Agree with all of your choices.  Have not been to Marble. We’ve gone twice a year for 20 years in the off season.  Hubby is a fly fisherman.  In fact we are in Beaver Creek Residences now. I’m just wondering if we’ll have any access to Aspen during the mountain season? Or, are those weeks somehow blocked?  You would think that they’d want us to fill up the rooms.


----------



## ScoopKona (Oct 19, 2022)

ivywag said:


> Agree with all of your choices.  Have not been to Marble. We’ve gone twice a year for 20 years in the off season.  Hubby is a fly fisherman.  In fact we are in Beaver Creek Residences now. I’m just wondering if we’ll have any access to Aspen during the mountain season? Or, are those weeks somehow blocked?  You would think that they’d want us to fill up the rooms.



We always went in the summer, because we lived in Las Vegas. Towards the end, we were often driving straight into wildfire with our "summer escape from Las Vegas." My brother tells me there were a few this year as well. (Not as bad as previous years when residents were in danger.)


----------



## Sapper (Oct 20, 2022)

ivywag said:


> Agree with all of your choices.  Have not been to Marble. We’ve gone twice a year for 20 years in the off season.  Hubby is a fly fisherman.  In fact we are in Beaver Creek Residences now. I’m just wondering if we’ll have any access to Aspen during the mountain season? Or, are those weeks somehow blocked?  You would think that they’d want us to fill up the rooms.

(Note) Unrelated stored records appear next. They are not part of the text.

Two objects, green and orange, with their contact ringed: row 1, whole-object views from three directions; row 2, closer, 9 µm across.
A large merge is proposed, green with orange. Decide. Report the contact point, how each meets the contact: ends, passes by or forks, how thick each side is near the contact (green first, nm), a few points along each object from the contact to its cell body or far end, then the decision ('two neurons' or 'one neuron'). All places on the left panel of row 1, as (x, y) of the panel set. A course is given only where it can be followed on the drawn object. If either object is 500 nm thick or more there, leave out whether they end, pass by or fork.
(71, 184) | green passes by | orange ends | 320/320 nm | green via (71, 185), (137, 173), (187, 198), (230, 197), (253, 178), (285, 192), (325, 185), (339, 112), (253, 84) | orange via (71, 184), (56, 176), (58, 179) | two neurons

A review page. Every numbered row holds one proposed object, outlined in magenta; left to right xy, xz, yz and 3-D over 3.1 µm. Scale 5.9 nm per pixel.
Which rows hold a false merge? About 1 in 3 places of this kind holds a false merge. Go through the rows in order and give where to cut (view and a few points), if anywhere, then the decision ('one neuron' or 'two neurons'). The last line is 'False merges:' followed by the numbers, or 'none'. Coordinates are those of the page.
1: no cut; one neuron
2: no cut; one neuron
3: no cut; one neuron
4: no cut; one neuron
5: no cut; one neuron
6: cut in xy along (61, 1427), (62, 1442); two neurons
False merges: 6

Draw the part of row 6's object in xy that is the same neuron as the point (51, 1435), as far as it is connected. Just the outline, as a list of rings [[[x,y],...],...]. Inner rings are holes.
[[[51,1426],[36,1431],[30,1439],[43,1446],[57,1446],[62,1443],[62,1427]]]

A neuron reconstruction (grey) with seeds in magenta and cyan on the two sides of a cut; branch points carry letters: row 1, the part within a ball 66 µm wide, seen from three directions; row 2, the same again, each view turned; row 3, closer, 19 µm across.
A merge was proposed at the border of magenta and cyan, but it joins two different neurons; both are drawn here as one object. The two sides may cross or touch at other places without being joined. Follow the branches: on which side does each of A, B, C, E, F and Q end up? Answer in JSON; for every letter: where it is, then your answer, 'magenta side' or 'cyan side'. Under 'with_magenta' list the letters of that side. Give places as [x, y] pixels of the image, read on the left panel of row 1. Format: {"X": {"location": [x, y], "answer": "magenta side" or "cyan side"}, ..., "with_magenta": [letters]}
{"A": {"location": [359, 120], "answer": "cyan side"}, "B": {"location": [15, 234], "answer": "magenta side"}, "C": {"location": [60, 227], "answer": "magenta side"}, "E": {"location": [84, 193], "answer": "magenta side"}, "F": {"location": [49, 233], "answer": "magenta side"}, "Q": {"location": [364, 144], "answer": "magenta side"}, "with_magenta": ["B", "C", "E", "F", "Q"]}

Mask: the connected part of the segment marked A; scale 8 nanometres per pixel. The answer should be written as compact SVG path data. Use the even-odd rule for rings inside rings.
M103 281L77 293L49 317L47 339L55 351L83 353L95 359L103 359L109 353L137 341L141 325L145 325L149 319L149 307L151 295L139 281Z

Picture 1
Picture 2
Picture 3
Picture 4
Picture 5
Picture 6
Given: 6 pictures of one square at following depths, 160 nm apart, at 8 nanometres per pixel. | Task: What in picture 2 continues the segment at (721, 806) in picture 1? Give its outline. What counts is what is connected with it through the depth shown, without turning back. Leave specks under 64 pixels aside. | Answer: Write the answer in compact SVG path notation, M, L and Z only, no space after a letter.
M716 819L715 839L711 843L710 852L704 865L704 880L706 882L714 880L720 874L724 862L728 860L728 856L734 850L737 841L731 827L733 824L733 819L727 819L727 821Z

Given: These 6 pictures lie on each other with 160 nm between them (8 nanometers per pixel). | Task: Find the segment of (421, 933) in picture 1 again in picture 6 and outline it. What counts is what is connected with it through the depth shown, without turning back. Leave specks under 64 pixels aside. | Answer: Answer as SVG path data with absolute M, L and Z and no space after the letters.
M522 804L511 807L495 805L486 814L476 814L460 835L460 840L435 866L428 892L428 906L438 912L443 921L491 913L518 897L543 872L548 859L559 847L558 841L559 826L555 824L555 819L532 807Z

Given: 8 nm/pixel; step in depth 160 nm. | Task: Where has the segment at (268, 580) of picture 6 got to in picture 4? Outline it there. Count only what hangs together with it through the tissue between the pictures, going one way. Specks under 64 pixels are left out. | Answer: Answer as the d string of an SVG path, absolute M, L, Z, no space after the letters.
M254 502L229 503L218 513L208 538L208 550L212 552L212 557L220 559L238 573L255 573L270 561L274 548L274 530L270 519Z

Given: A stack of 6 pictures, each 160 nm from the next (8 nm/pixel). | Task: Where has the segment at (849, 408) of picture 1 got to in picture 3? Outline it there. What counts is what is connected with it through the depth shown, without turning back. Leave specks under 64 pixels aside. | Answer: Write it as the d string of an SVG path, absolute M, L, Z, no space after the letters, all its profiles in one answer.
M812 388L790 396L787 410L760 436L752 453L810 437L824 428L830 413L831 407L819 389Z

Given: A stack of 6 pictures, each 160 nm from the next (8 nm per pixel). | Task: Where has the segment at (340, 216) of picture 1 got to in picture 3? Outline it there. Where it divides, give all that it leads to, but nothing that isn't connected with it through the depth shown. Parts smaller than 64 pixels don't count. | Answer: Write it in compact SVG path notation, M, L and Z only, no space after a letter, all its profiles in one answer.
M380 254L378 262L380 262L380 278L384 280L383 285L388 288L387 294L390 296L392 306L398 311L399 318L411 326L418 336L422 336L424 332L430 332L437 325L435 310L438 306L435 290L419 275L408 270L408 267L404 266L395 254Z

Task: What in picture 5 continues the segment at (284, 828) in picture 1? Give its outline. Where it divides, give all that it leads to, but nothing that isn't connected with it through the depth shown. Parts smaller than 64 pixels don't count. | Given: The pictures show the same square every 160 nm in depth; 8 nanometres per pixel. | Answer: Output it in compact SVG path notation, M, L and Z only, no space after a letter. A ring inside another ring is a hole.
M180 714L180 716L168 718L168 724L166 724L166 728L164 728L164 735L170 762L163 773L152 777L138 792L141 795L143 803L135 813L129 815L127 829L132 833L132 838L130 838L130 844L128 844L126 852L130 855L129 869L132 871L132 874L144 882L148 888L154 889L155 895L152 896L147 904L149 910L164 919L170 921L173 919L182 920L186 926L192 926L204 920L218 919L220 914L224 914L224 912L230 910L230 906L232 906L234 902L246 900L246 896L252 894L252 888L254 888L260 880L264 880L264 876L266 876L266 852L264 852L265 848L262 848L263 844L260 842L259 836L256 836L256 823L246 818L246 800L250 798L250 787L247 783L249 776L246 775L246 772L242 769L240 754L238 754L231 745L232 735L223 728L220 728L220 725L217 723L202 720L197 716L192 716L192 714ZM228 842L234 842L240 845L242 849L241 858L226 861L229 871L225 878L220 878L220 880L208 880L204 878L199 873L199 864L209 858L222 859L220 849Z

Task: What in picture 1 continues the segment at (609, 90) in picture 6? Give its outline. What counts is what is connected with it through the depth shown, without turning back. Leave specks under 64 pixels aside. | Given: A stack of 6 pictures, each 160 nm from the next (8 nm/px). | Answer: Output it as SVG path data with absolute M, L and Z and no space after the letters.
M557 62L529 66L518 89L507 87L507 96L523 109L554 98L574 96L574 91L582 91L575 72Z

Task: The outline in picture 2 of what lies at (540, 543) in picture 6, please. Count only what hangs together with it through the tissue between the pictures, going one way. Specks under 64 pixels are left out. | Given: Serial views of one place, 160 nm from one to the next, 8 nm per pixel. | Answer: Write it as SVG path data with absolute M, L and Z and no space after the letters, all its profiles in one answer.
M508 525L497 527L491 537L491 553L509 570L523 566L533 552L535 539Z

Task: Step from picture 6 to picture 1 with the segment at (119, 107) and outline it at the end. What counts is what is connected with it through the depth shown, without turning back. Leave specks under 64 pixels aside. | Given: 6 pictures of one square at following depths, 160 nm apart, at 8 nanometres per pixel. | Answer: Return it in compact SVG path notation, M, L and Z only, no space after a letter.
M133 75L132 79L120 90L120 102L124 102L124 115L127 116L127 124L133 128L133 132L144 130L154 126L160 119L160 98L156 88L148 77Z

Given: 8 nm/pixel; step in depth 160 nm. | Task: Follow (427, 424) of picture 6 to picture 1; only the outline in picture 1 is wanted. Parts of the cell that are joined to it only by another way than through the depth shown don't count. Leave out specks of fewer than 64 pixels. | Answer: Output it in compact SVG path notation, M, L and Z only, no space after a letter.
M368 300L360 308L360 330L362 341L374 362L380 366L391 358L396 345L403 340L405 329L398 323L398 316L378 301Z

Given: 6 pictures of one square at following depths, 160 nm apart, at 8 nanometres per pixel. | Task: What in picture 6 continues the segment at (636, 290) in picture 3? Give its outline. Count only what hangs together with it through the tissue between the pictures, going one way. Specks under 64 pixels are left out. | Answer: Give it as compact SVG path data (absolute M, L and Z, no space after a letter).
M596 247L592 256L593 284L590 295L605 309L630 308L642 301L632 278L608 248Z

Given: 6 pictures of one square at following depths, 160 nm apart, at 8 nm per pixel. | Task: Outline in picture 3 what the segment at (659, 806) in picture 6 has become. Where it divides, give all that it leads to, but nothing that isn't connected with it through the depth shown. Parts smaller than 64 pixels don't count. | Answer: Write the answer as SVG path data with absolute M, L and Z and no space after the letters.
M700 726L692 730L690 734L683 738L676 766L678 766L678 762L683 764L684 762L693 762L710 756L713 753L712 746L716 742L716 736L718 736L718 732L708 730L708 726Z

I just left Beaver Creek!  Might y’all have been checking in on Saturday, 4ish?

I am in Aspen now. I had a studio booked before the game playing with the one and two bedroom I mentioned on Monday. So, they do have a few rooms. However, and here’s the fun part, they have shut down half the property. The top two floors are closed until mountain season is over.


----------



## ivywag (Oct 20, 2022)

Yes, that was us!  Nice to meet you again, Sapper. That’s normal for Aspen to close part of the resort during the mountain season.  They do maintenance on the units and have one floor open for Sat. checkins and the other for Sunday.  Have a good time.  Glad we’re leaving Saturday as the snow is arriving on Sunday.  I can’t tell you how many times we’ve had heavy snow here in Oct. and had to drive back to Denver!


----------



## Sapper (Oct 20, 2022)

ivywag said:


> Yes, that was us!  Nice to meet you again, Sapper. That’s normal for Aspen to close part of the resort during the mountain season.  They do maintenance on the units and have one floor open for Sat. checkins and the other for Sunday.  Have a good time.  Glad we’re leaving Saturday as the snow is arriving on Sunday.  I can’t tell you how many times we’ve had heavy snow here in Oct. and had to drive back to Denver!



Crazy small world!  It is nice meeting you again as well, Ivywag.  Next time we meet, I‘m buying the first glass of wine.  I do hope you and your hubby have enjoyed Beaver Creek. 

I knew Aspen would do floors one and three for a Saturday check in and floors two and four for a Sunday arrival. I did not know shutting floors down was normal pre-Hyatt eviction. 

I am leaving Aspen on Saturday as well. I have been stuck on I70 in a snow storm, it’s no joke.


----------